▸ WHAT TO DO: Every record below is to be retyped exactly.

* * * * * * *

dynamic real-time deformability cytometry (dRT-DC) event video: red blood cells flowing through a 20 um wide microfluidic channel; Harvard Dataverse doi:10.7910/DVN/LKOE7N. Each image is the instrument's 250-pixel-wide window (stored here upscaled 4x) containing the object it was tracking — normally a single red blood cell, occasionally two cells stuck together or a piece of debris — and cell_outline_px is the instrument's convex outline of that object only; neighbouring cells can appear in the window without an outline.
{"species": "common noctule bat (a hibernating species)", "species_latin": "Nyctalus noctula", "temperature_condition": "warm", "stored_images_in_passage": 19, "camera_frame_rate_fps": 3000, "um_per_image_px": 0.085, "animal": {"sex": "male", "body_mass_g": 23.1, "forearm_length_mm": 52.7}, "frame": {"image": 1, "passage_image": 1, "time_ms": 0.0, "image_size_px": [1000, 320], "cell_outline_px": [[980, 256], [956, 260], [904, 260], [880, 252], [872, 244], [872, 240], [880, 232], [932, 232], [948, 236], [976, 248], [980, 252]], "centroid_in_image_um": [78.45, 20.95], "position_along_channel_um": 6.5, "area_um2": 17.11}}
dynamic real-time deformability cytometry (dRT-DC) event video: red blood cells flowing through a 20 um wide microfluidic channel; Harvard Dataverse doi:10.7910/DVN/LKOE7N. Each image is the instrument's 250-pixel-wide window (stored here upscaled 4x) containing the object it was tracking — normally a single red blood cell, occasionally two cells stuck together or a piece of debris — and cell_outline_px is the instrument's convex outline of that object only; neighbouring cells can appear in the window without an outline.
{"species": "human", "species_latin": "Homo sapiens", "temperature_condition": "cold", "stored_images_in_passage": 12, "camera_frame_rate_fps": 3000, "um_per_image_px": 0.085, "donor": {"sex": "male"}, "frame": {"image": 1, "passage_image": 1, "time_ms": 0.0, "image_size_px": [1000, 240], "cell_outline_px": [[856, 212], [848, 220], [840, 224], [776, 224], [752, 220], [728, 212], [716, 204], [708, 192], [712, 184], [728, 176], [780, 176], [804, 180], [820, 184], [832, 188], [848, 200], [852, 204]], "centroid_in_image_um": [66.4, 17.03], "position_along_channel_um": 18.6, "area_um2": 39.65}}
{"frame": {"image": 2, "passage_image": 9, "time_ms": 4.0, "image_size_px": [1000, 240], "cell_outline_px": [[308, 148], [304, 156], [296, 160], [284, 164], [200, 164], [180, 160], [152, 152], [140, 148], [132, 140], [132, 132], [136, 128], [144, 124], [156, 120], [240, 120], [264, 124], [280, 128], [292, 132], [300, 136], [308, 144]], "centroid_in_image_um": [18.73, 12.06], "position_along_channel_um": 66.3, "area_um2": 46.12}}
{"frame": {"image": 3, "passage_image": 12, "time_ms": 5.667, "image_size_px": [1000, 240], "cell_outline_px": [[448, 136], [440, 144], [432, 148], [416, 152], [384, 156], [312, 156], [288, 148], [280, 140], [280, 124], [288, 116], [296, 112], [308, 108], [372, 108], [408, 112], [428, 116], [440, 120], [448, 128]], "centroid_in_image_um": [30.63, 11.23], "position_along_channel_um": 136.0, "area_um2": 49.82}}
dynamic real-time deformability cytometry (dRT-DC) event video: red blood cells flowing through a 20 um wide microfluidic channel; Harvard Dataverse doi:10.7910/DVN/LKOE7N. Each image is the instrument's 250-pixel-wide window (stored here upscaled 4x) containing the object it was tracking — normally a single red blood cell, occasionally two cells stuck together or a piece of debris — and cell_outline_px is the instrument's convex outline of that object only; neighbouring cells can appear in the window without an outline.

* * * * * * *

▸ TASK RESULT:
dynamic real-time deformability cytometry (dRT-DC) event video: red blood cells flowing through a 20 um wide microfluidic channel; Harvard Dataverse doi:10.7910/DVN/LKOE7N. Each image is the instrument's 250-pixel-wide window (stored here upscaled 4x) containing the object it was tracking — normally a single red blood cell, occasionally two cells stuck together or a piece of debris — and cell_outline_px is the instrument's convex outline of that object only; neighbouring cells can appear in the window without an outline.
{"species": "common noctule bat (a hibernating species)", "species_latin": "Nyctalus noctula", "temperature_condition": "warm", "stored_images_in_passage": 19, "camera_frame_rate_fps": 3000, "um_per_image_px": 0.085, "animal": {"sex": "male", "body_mass_g": 23.1, "forearm_length_mm": 52.7}, "frame": {"image": 1, "passage_image": 1, "time_ms": 0.0, "image_size_px": [1000, 320], "cell_outline_px": [[980, 256], [956, 260], [904, 260], [880, 252], [872, 244], [872, 240], [880, 232], [932, 232], [948, 236], [976, 248], [980, 252]], "centroid_in_image_um": [78.45, 20.95], "position_along_channel_um": 6.5, "area_um2": 17.11}}
dynamic real-time deformability cytometry (dRT-DC) event video: red blood cells flowing through a 20 um wide microfluidic channel; Harvard Dataverse doi:10.7910/DVN/LKOE7N. Each image is the instrument's 250-pixel-wide window (stored here upscaled 4x) containing the object it was tracking — normally a single red blood cell, occasionally two cells stuck together or a piece of debris — and cell_outline_px is the instrument's convex outline of that object only; neighbouring cells can appear in the window without an outline.
{"species": "human", "species_latin": "Homo sapiens", "temperature_condition": "cold", "stored_images_in_passage": 12, "camera_frame_rate_fps": 3000, "um_per_image_px": 0.085, "donor": {"sex": "male"}, "frame": {"image": 1, "passage_image": 1, "time_ms": 0.0, "image_size_px": [1000, 240], "cell_outline_px": [[856, 212], [848, 220], [840, 224], [776, 224], [752, 220], [728, 212], [716, 204], [708, 192], [712, 184], [728, 176], [780, 176], [804, 180], [820, 184], [832, 188], [848, 200], [852, 204]], "centroid_in_image_um": [66.4, 17.03], "position_along_channel_um": 18.6, "area_um2": 39.65}}
{"frame": {"image": 2, "passage_image": 9, "time_ms": 4.0, "image_size_px": [1000, 240], "cell_outline_px": [[308, 148], [304, 156], [296, 160], [284, 164], [200, 164], [180, 160], [152, 152], [140, 148], [132, 140], [132, 132], [136, 128], [144, 124], [156, 120], [240, 120], [264, 124], [280, 128], [292, 132], [300, 136], [308, 144]], "centroid_in_image_um": [18.73, 12.06], "position_along_channel_um": 66.3, "area_um2": 46.12}}
{"frame": {"image": 3, "passage_image": 12, "time_ms": 5.667, "image_size_px": [1000, 240], "cell_outline_px": [[448, 136], [440, 144], [432, 148], [416, 152], [384, 156], [312, 156], [288, 148], [280, 140], [280, 124], [288, 116], [296, 112], [308, 108], [372, 108], [408, 112], [428, 116], [440, 120], [448, 128]], "centroid_in_image_um": [30.63, 11.23], "position_along_channel_um": 136.0, "area_um2": 49.82}}
dynamic real-time deformability cytometry (dRT-DC) event video: red blood cells flowing through a 20 um wide microfluidic channel; Harvard Dataverse doi:10.7910/DVN/LKOE7N. Each image is the instrument's 250-pixel-wide window (stored here upscaled 4x) containing the object it was tracking — normally a single red blood cell, occasionally two cells stuck together or a piece of debris — and cell_outline_px is the instrument's convex outline of that object only; neighbouring cells can appear in the window without an outline.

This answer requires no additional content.